Je ne regrette pas du tout d’être pianiste, mais je crois que j’ai un batteur en moi.

- Enfin, pouvez-vous nous dire un mot sur Andreas Wildhagen, qui est moins connu du public français à qui s’adresse cette interview, que les autres membres de ce quartet ?

Andreas est l’un de mes meilleurs amis et ce depuis mon arrivée en Norvège. J’ai déménagé à Oslo en 2008 et il a été tout de suite là pour moi. C’était aussi un des premiers avec qui j’ai jammé. On a collaboré sur plusieurs projets, notamment Jonas Cambien Trio pendant une dizaine d’années et trois albums. Andreas a été extrêmement important pour définir le son de ce trio, et de fait, le son de Maca Conu. Il devrait être beaucoup plus connu hors de la Norvège. Il est non seulement excellent batteur, mais aussi un compositeur doué. Il vient de sortir son premier album en tant que leader, Spiralis.

C’est drôle. Quand j’ai commencé à faire de la musique à l’âge de cinq ans, je voulais commencer par la batterie, mais mes parents me disaient qu’il fallait apprendre « un vrai instrument », donc j’ai choisi le piano. On en rit avec mes parents maintenant, je vous rassure ! Je ne regrette pas du tout d’être pianiste, mais je crois que j’ai un batteur en moi, ou un rêve de gosse d’être batteur. Andreas et moi fonctionnons très bien ensemble, parce qu’il me renvoie à ce rêve de gosse, avec sa façon très spontanée et intuitive de jouer la batterie.

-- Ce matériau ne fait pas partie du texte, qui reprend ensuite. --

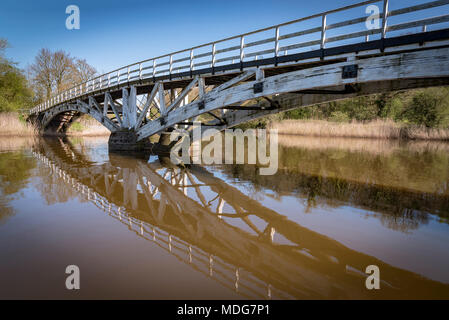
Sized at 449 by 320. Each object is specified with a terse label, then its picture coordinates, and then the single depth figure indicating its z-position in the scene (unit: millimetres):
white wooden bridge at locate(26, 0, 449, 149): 5895
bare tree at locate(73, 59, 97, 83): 37781
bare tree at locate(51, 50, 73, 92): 36250
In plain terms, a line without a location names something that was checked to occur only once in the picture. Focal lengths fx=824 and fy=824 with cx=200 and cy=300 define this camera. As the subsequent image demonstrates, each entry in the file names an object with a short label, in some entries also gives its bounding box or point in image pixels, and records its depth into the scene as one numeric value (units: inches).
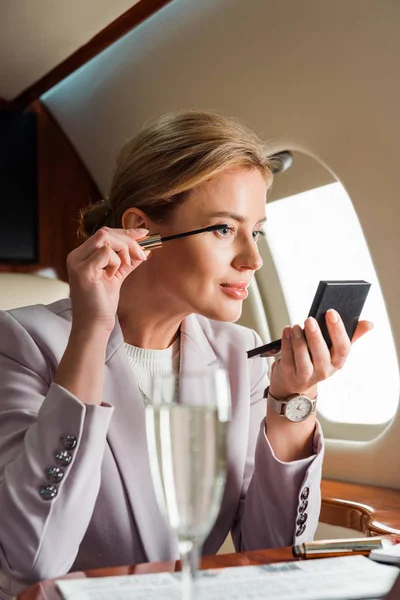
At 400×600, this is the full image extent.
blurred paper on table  33.2
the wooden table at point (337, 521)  37.4
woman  45.4
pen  40.9
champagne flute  26.1
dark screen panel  164.4
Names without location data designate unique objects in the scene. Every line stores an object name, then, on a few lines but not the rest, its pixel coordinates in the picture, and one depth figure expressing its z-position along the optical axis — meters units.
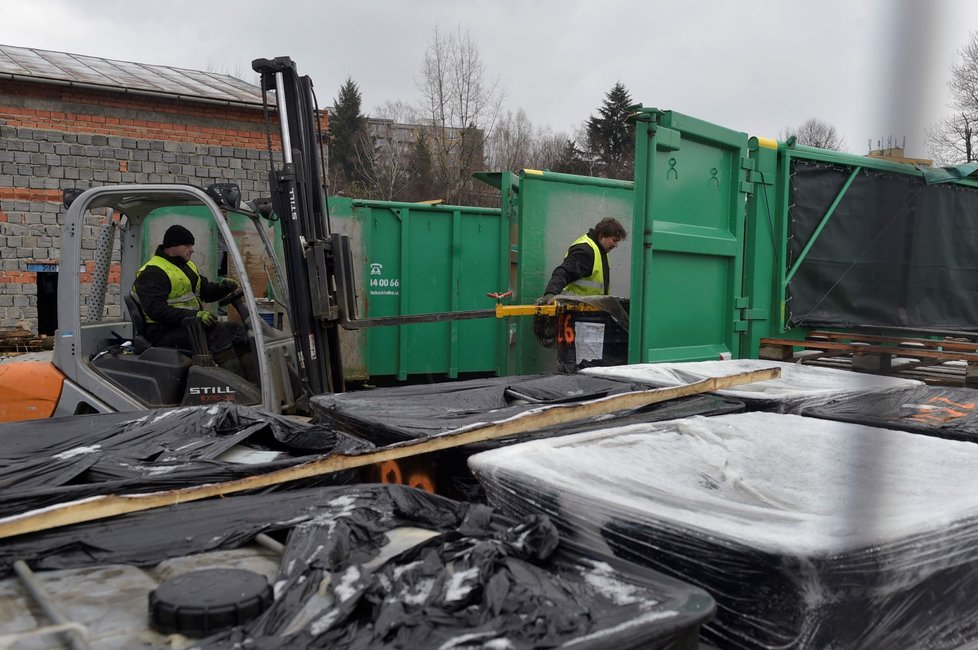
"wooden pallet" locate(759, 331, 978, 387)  4.62
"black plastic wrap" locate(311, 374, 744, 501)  2.64
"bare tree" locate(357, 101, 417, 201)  33.12
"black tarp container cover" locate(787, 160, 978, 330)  5.75
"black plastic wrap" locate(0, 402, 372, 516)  2.14
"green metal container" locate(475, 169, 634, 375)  7.33
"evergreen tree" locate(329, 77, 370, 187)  39.53
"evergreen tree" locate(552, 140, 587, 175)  38.34
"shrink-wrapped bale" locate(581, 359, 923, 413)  3.21
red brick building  11.62
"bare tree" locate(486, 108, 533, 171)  36.38
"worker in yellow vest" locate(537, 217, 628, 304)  6.39
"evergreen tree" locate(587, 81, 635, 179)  39.34
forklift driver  4.86
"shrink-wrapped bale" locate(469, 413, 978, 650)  1.53
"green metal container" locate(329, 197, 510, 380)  8.53
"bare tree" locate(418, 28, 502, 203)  29.69
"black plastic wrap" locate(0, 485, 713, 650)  1.31
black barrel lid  1.34
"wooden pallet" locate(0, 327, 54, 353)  6.19
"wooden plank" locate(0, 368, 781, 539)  1.77
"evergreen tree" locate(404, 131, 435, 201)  32.28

Très souvent au moment d’écrire de nouvelles compositions, je commence par la batterie. C’est un instrument que je maîtrise beaucoup moins que le saxophone, et de la même façon, je peux trouver ça très libérateur. Je fais donc des enregistrements que je fais écouter à Andreas. On en blague souvent. Il me dit que j’essaie de le faire jouer comme moi, de manière moins contrôlée, un peu comme un gamin ! J’adore cette énergie. Si ça sonne comme quelque chose qui tombe dans les escaliers d’un magasin de percussion, je suis heureux.

On écoute beaucoup de musique ensemble. Un de nos grands albums communs c’est The Empty Foxhole de Ornette Coleman. C’est Denardo, le fils d’Ornette, derrière la batterie. Il a l’âge de 10 ans ! Et Ornette à la trompette et au violon. C’est extrêmement stimulant, j’adore cet album.